__Work item__
The result should be an exact copy of the data, free of pictures.

__Exercise materials__
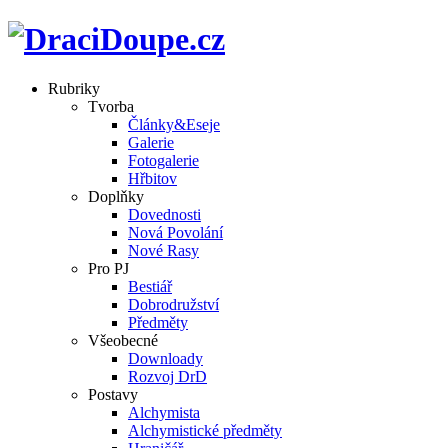
Rubriky
Tvorba
Články&Eseje
Galerie
Fotogalerie
Hřbitov
Doplňky
Dovednosti
Nová Povolání
Nové Rasy
Pro PJ
Bestiář
Dobrodružství
Předměty
Všeobecné
Downloady
Rozvoj DrD
Postavy
Alchymista
Alchymistické předměty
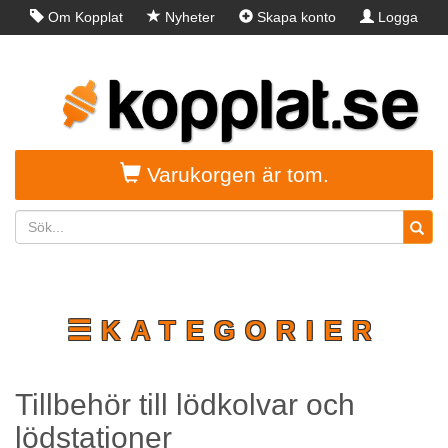
Om Kopplat
Nyheter
Skapa konto
Logga
in
Varukorgen är tom.
☰KATEGORIER
Tillbehör till lödkolvar och
lödstationer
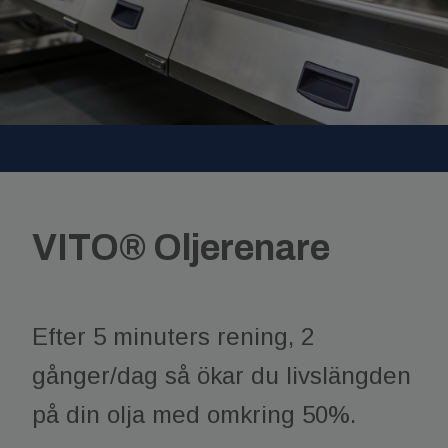
VITO® Oljerenare
Efter 5 minuters rening, 2
gånger/dag så ökar du livslängden
på din olja med omkring 50%.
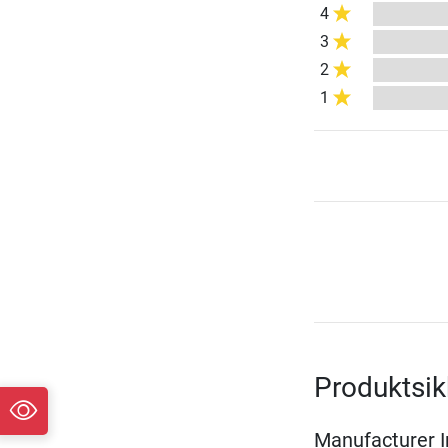
4
3
2
1
Produktsik
Manufacturer 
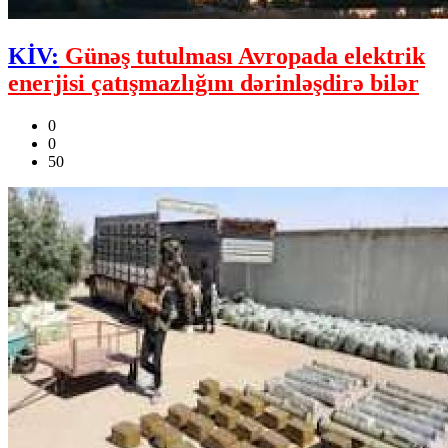
KİV:
Günəş tutulması Avropada elektrik
enerjisi çatışmazlığını dərinləşdirə bilər
0
0
50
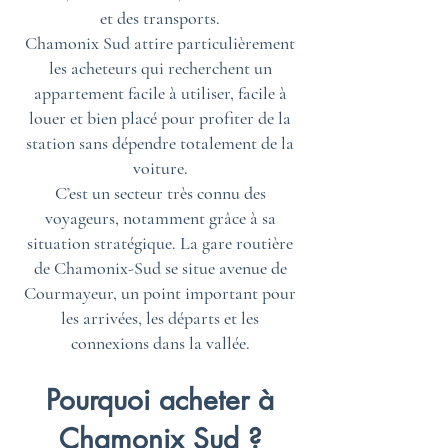
et des transports.
Chamonix Sud attire particulièrement
les acheteurs qui recherchent un
appartement facile à utiliser, facile à
louer et bien placé pour profiter de la
station sans dépendre totalement de la
voiture.
C’est un secteur très connu des
voyageurs, notamment grâce à sa
situation stratégique. La gare routière
de Chamonix-Sud se situe avenue de
Courmayeur, un point important pour
les arrivées, les départs et les
connexions dans la vallée.
Pourquoi acheter à
Chamonix Sud ?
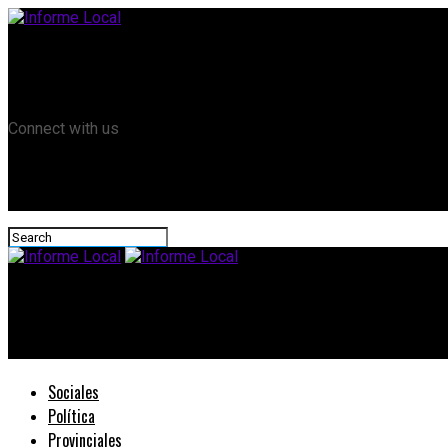
Remanso TV
Informe Local HD
RTV Play
Connect with us
Informe Local
#ConstruCoop: Importante convenio suscripto con ENOHSA
Sociales
Política
Provinciales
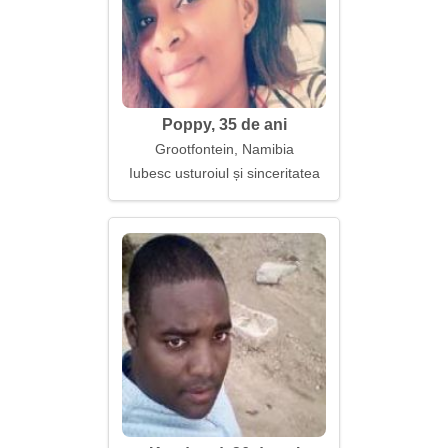
Poppy, 35 de ani
Grootfontein, Namibia
Iubesc usturoiul și sinceritatea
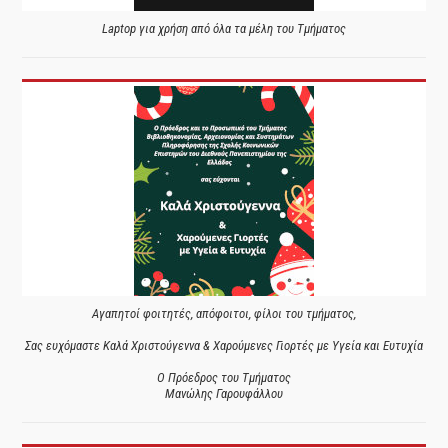
Laptop για χρήση από όλα τα μέλη του Τμήματος
Αγαπητοί φοιτητές, απόφοιτοι, φίλοι του τμήματος,
Σας ευχόμαστε Καλά Χριστούγεννα & Χαρούμενες Γιορτές με Υγεία και Ευτυχία
Ο Πρόεδρος του Τμήματος
Μανώλης Γαρουφάλλου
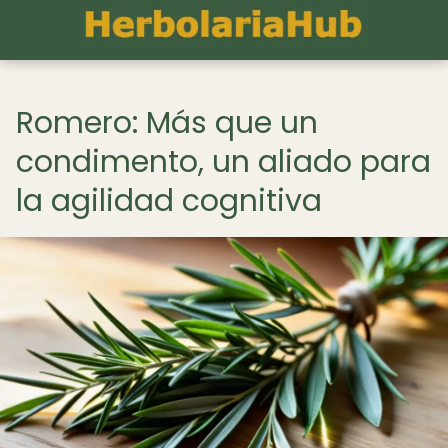
Romero: Más que un
condimento, un aliado para
la agilidad cognitiva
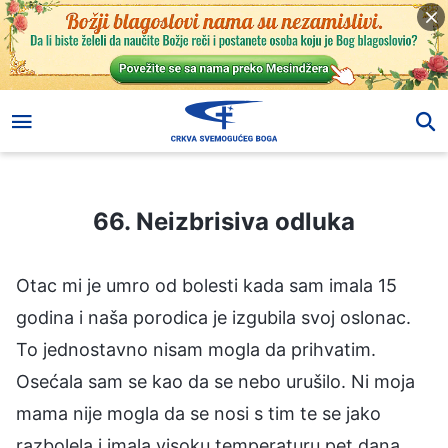
66. Neizbrisiva odluka
66. Neizbrisiva odluka
Otac mi je umro od bolesti kada sam imala 15
godina i naša porodica je izgubila svoj oslonac.
To jednostavno nisam mogla da prihvatim.
Osećala sam se kao da se nebo urušilo. Ni moja
mama nije mogla da se nosi s tim te se jako
razbolela i imala visoku temperaturu pet dana.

__Answer box__
Rubriky
Tvorba
Články&Eseje
Galerie
Fotogalerie
Hřbitov
Doplňky
Dovednosti
Nová Povolání
Nové Rasy
Pro PJ
Bestiář
Dobrodružství
Předměty
Všeobecné
Downloady
Rozvoj DrD
Postavy
Alchymista
Alchymistické předměty
Om Kopplat
Nyheter
Skapa konto
Logga
in
Varukorgen är tom.
☰KATEGORIER
Tillbehör till lödkolvar och
lödstationer
VITO® Oljerenare
Efter 5 minuters rening, 2
gånger/dag så ökar du livslängden
på din olja med omkring 50%.
4
3
2
1
Produktsik
Manufacturer 
KİV:
Günəş tutulması Avropada elektrik
enerjisi çatışmazlığını dərinləşdirə bilər
0
0
50
et des transports.
Chamonix Sud attire particulièrement
les acheteurs qui recherchent un
appartement facile à utiliser, facile à
louer et bien placé pour profiter de la
station sans dépendre totalement de la
voiture.
C’est un secteur très connu des
voyageurs, notamment grâce à sa
situation stratégique. La gare routière
de Chamonix-Sud se situe avenue de
Courmayeur, un point important pour
les arrivées, les départs et les
connexions dans la vallée.
Pourquoi acheter à
Chamonix Sud ?
Remanso TV
Informe Local HD
RTV Play
Connect with us
Informe Local
#ConstruCoop: Importante convenio suscripto con ENOHSA
Sociales
Política
Provinciales
Poppy, 35 de ani
Grootfontein, Namibia
Iubesc usturoiul și sinceritatea
Laptop για χρήση από όλα τα μέλη του Τμήματος
Αγαπητοί φοιτητές, απόφοιτοι, φίλοι του τμήματος,
Σας ευχόμαστε Καλά Χριστούγεννα & Χαρούμενες Γιορτές με Υγεία και Ευτυχία
Ο Πρόεδρος του Τμήματος
Μανώλης Γαρουφάλλου
Romero: Más que un
condimento, un aliado para
la agilidad cognitiva
66. Neizbrisiva odluka
66. Neizbrisiva odluka
Otac mi je umro od bolesti kada sam imala 15
godina i naša porodica je izgubila svoj oslonac.
To jednostavno nisam mogla da prihvatim.
Osećala sam se kao da se nebo urušilo. Ni moja
mama nije mogla da se nosi s tim te se jako
razbolela i imala visoku temperaturu pet dana.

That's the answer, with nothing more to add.